### DOCUMENT EXCERPT

────

Friday, 31 January 2020

A Global Emergency – WHO.


Baltic Dry Index. 498 -27  Brent Crude 59.35 Spot Gold 1574

Brexit  Freedom Day Arrives!!!
Trump’s Nuclear China Tariffs Now in effect.
The USA v EU trade war started October 18.

The World Health Organization on Thursday declared a global emergency as the virus spread to more countries.

Last Friday we wrote:

Now comes the nervous wait in global stock and commodity markets, to see what happens next in China with the new coronavirus.

If its spread is largely contained, with little impact outside of China, by the end of next week it will just have been yet more background noise.

If it starts spreading widely across China due to all the travel in China for next week’s Lunar New Year celebrations, by the end of next week we could start to see international travel restrictions on China, and a rising impact on the Chinese economy and with it the global economy.

This Friday, the virus is far from contained, is spreading outside of China, and inside China seems poised to wreak economic havoc. If the virus spreads into India or Africa, where health care systems are relatively basic, “a global emergency” will turn into a global catastrophe.

Last Friday the World Health Organisation flopped out, failing to recognise the extent of the coronavirus problem.

Markets had steadied overnight, as investors took some solace from the World Health Organisation labelling the outbreak an emergency for China, where 25 people have died and at least 800 have been infected, but not, as yet, for the rest of the world. 

One week too late, yesterday they moved to shut the stable door.

The death toll in Hubei, the Chinese province at the center of the epidemic, had risen to 204 and there were 9,692 cases of infection nationally as of Thursday, Chinese health authorities said. A total of 129 cases have been reported in 22 other countries and regions, with no deaths outside China.

Below this Friday’s unfortunate developments. Risk off for the foreseeable future.  The BDI, copper, and crude oil are all signalling economic trouble  directly ahead.

Next week, it is critical that China gets control over the coronavirus outbreak. But since I don’t believe China’s official figures, I suspect that the time for getting control has already passed. If so, China’s economy, and the global economy, are about to enter an unprecedented, in the modern era, period of stress.

Asia shares struggle for footing after fraught week

January 31, 2020 / 12:31 AM
SYDNEY (Reuters) - Asian share markets fought to regain their footing on Friday as investors clutched at hopes China could contain the coronavirus, even as headlines spoke of more cases and mounting deaths.

Helping the mood were surveys showing Chinese manufacturing activity came in much as expected in January while services actually firmed, though this was likely before the virus took full hold.

────

### INFORMATION
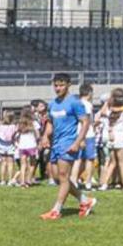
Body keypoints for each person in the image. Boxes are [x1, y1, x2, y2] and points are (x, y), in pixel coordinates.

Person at [38, 73, 97, 220]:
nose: (58, 88)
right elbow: (50, 123)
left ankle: (56, 210)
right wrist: (45, 136)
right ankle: (85, 200)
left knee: (64, 177)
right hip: (56, 144)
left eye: (61, 85)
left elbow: (85, 122)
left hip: (68, 143)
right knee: (58, 177)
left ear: (69, 85)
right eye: (56, 85)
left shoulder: (75, 103)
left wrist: (77, 142)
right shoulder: (52, 104)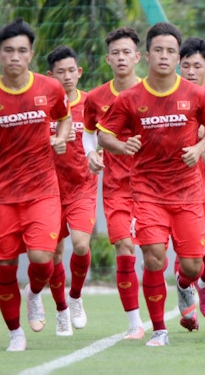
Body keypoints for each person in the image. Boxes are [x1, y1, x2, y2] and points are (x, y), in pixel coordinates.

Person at [98, 22, 205, 346]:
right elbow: (103, 133)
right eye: (159, 50)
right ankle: (159, 329)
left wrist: (198, 148)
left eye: (171, 51)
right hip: (147, 191)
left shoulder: (195, 94)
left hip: (188, 192)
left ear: (177, 56)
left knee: (194, 265)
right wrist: (121, 146)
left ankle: (184, 285)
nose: (164, 56)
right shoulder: (130, 98)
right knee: (153, 255)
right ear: (148, 55)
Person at [0, 18, 71, 351]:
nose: (15, 57)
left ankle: (35, 293)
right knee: (5, 265)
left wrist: (61, 139)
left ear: (31, 54)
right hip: (4, 196)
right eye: (8, 51)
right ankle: (15, 333)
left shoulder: (49, 89)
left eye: (22, 51)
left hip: (43, 190)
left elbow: (63, 117)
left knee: (41, 257)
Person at [82, 27, 145, 339]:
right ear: (108, 59)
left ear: (137, 57)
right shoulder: (95, 98)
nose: (121, 58)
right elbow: (88, 131)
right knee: (124, 246)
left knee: (157, 252)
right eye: (115, 53)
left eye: (126, 52)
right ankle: (134, 322)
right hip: (117, 186)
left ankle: (187, 288)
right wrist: (91, 153)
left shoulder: (154, 92)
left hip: (155, 186)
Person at [45, 45, 97, 336]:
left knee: (80, 245)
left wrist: (99, 153)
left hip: (82, 187)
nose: (66, 77)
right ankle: (61, 309)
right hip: (48, 190)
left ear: (79, 72)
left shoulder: (91, 103)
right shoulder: (41, 105)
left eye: (71, 71)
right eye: (59, 72)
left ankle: (75, 297)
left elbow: (105, 134)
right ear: (50, 76)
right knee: (53, 252)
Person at [176, 37, 205, 322]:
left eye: (197, 66)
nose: (191, 72)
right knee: (189, 250)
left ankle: (203, 285)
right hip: (182, 187)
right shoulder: (170, 98)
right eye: (186, 66)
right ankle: (185, 286)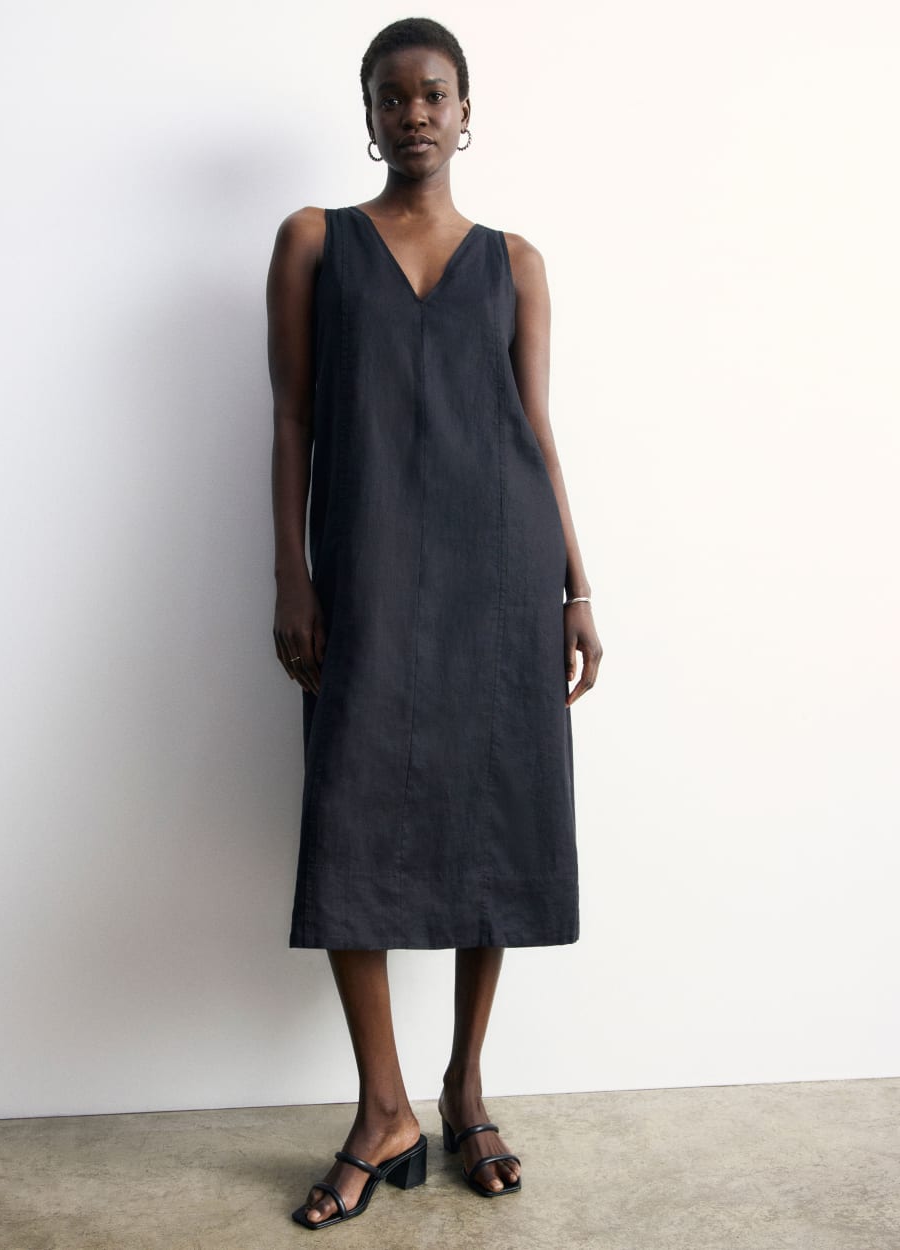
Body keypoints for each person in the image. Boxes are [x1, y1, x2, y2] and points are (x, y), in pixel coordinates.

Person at [267, 16, 603, 1230]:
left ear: (466, 113)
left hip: (498, 572)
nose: (414, 112)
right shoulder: (313, 240)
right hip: (364, 570)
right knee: (350, 816)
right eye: (392, 95)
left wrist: (575, 586)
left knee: (490, 817)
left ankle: (465, 1087)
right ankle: (383, 1106)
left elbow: (535, 429)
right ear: (368, 115)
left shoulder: (516, 261)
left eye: (434, 94)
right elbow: (292, 419)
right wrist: (292, 574)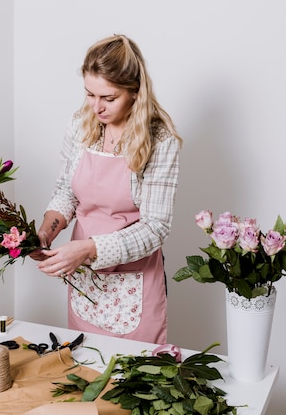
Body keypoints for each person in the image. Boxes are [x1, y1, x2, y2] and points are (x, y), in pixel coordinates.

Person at [33, 34, 182, 344]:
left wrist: (89, 248)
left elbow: (155, 227)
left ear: (135, 91)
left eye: (108, 98)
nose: (96, 107)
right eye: (89, 94)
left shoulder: (160, 140)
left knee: (134, 378)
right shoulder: (81, 125)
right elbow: (67, 189)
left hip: (135, 284)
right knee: (85, 368)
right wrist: (47, 230)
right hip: (86, 279)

────

Reproduce word for word the stretch of the coronavirus market commentary from "Last Friday the" through "the stable door.".

### RESULT OF THIS EXERCISE
Last Friday the World Health Organisation flopped out, failing to recognise the extent of the coronavirus problem.

Markets had steadied overnight, as investors took some solace from the World Health Organisation labelling the outbreak an emergency for China, where 25 people have died and at least 800 have been infected, but not, as yet, for the rest of the world. 

One week too late, yesterday they moved to shut the stable door.